Stated task => Could you update the records below by changing "next_frame" to "current_frame" everywhere, with nothing else altered?

Stored entries =>
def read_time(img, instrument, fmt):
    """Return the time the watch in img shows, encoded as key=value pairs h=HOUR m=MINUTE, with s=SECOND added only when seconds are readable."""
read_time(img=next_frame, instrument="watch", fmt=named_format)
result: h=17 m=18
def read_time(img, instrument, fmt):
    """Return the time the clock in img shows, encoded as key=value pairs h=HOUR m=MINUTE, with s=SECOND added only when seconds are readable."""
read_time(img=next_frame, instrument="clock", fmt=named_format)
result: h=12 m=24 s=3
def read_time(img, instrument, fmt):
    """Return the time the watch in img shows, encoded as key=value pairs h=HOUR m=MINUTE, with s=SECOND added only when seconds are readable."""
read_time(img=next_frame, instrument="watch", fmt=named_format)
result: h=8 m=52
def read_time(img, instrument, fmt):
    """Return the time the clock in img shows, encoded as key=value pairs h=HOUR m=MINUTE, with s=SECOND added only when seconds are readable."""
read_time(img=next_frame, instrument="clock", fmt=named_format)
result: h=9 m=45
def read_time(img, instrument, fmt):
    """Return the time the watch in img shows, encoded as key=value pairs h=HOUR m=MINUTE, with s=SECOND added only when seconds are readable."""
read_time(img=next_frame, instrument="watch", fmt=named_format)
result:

Exercise response =>
def read_time(img, instrument, fmt):
    """Return the time the watch in img shows, encoded as key=value pairs h=HOUR m=MINUTE, with s=SECOND added only when seconds are readable."""
read_time(img=current_frame, instrument="watch", fmt=named_format)
result: h=17 m=18
def read_time(img, instrument, fmt):
    """Return the time the clock in img shows, encoded as key=value pairs h=HOUR m=MINUTE, with s=SECOND added only when seconds are readable."""
read_time(img=current_frame, instrument="clock", fmt=named_format)
result: h=12 m=24 s=3
def read_time(img, instrument, fmt):
    """Return the time the watch in img shows, encoded as key=value pairs h=HOUR m=MINUTE, with s=SECOND added only when seconds are readable."""
read_time(img=current_frame, instrument="watch", fmt=named_format)
result: h=8 m=52
def read_time(img, instrument, fmt):
    """Return the time the clock in img shows, encoded as key=value pairs h=HOUR m=MINUTE, with s=SECOND added only when seconds are readable."""
read_time(img=current_frame, instrument="clock", fmt=named_format)
result: h=9 m=45
def read_time(img, instrument, fmt):
    """Return the time the watch in img shows, encoded as key=value pairs h=HOUR m=MINUTE, with s=SECOND added only when seconds are readable."""
read_time(img=current_frame, instrument="watch", fmt=named_format)
result:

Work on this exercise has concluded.